All this stuff about being good enough, or playing the game or whatever it is to attract a partner is stressful and suffering inducing. For me positive attention only reinforces the stress and inadequacy. I recognize that a lot of this is sour grapes and venting of my own pain, I'm just trying to best express what is coming up for me. I think maybe I'll just leave it up to the women to approach me and ask me out if they have any interest, I'm not interested in the game.
I saw the term Prechecca "Pratyeka" Buddha used mainly as a teaching term to warn long-time Buddhist practitioners to guard against straying too long into levels of spiritual materialism and quietism-based attachments. A term used by teachers to experienced students, questioning if they have just created a bit of a karmic cocoon for themselves while resting on their spiritual laurels. A warning, if you will, that a practice that is still self-based will remain suffering-bound until that practice's intent is actually for the benefit of all beings.
A Pratyeka Buddha is often a reference to a limited understanding that lacks the skillful means needed to transmit the appropriate Dharma to others.
@Jeroen said:
The language you use indicates you are sorting thoughts into good and bad. Creeping on younger women = bad. Judging overweight people = bad. You are already involving the minds judgment as you verbalise how you feel.
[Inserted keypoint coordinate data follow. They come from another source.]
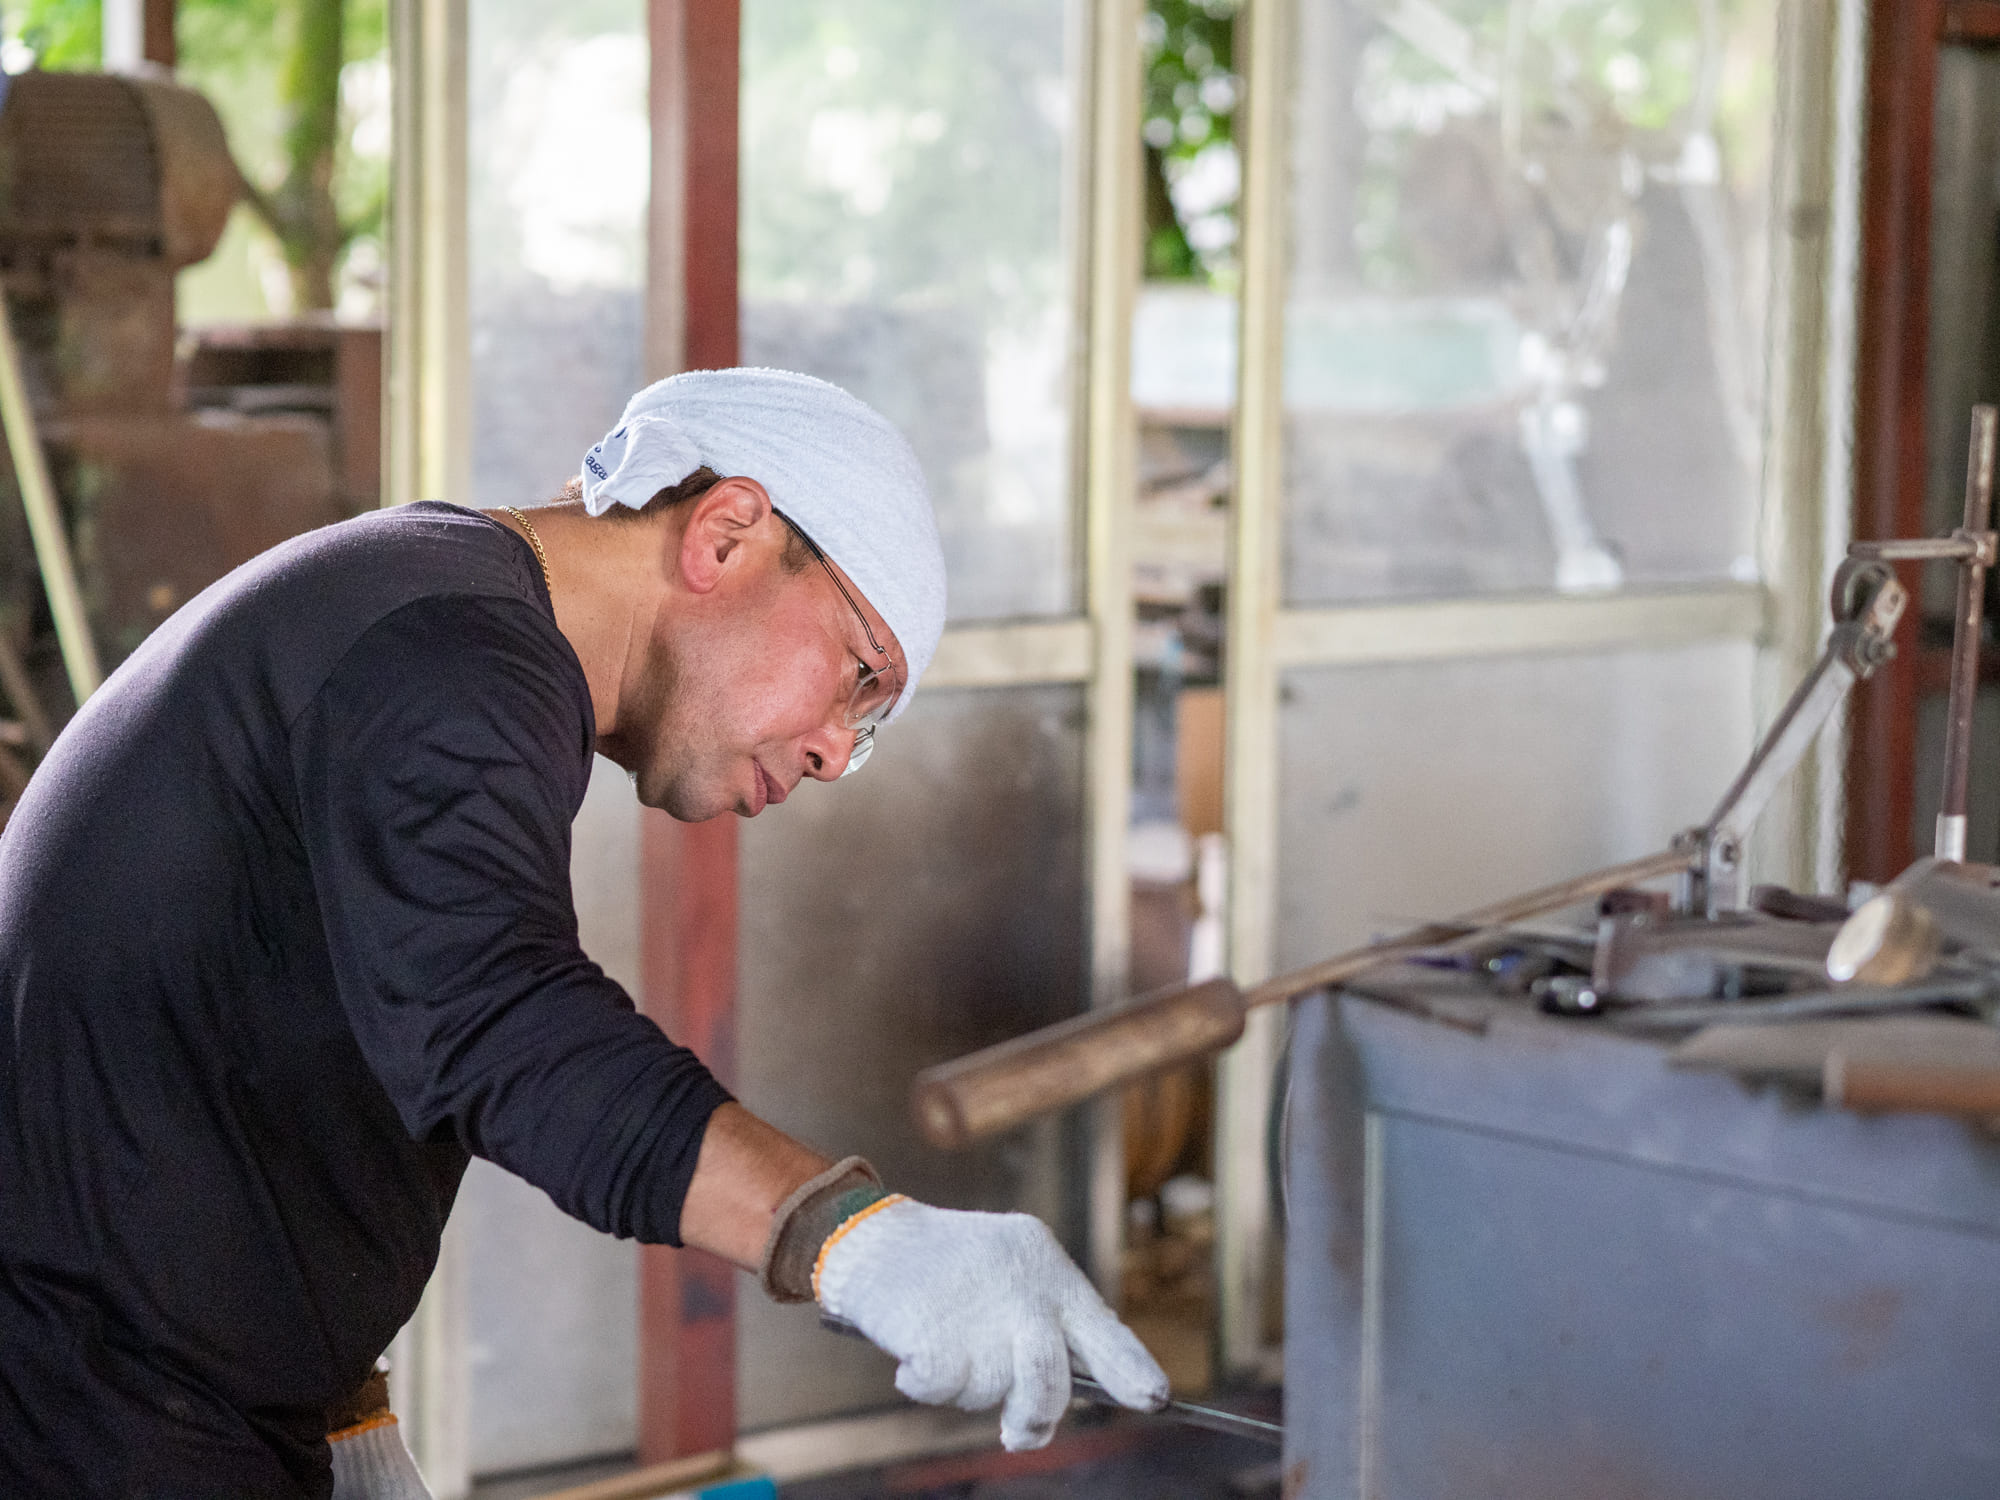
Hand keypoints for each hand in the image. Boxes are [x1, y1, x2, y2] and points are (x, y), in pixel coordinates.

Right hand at [814, 1197, 1168, 1450]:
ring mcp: (982, 1314)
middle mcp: (1024, 1292)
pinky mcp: (937, 1335)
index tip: (1156, 1399)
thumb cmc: (948, 1263)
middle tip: (1018, 1430)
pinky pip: (942, 1391)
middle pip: (1051, 1382)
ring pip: (990, 1393)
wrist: (873, 1238)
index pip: (1104, 1330)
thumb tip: (1071, 1392)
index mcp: (1049, 1272)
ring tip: (946, 1342)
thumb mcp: (1013, 1268)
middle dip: (1035, 1416)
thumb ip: (1045, 1323)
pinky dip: (924, 1382)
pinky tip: (917, 1344)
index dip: (1133, 1370)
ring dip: (965, 1386)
I'd like to think I'm discerning rather than judging, but maybe not. Like in the sense of where I'd like to end up and how I'd like to treat and think about others. "Mind as vast as the sky, behavior as fine as sand" requires some sort of distinction between this and that.
How would you phrase or think about it?
coincidentally I'm reading a one page article about a researchers efforts to study preventing aging negative outcomes.
By studying c elegans, or roundworms, they noticed that specimens that had an oxidative stress were resistant to some aging . And then further tests confirmed this by exposing an entire population of worms to oxidative stress. Worms are studied for one thing because you get answers in months instead of years with humans. And c elegans have biological similarity to humans apparently.
Humans can get moderate oxidative stress via exercise. It can damage us at the wrong dose, but help us at the correct level and is called hormesis. And this lab is studying the molecular and cellular level of changes from hormesis (in humans). Professor Ursula Jakob.
So longer time to live is good and more time to practice.
Reflecting on this a bit more. I question whether inner work alone is enough. One could be driven by kindness but be ignorant of local or current customs. What is considered kind varies by time and location. In the not so distant past the average man probably thought it was a kindness to inform their women coworkers that they should put on a nice smile.
@David said:
My Dad passed away less than a month later leaving me with my first koan.
What a story. Classic Dad joke leads to deeper meaning.
Questioning whether inner work alone is enough, is good.
The only thing separating a practice into inner & outer states of work is our own habituated responses to phenomena. Is this not a dream to be awakened from?
The degree that one's practice is being limited to inner work alone, is the degree that a hardening of the ego, a solidification of one's identity, a separation between self & others, and a state of Prechecca Buddhahood, is being beckoned to.
In a Buddhist practice, it's what marks the difference between what's appropriate and inappropriate in the development of concentration in the 8 fold path.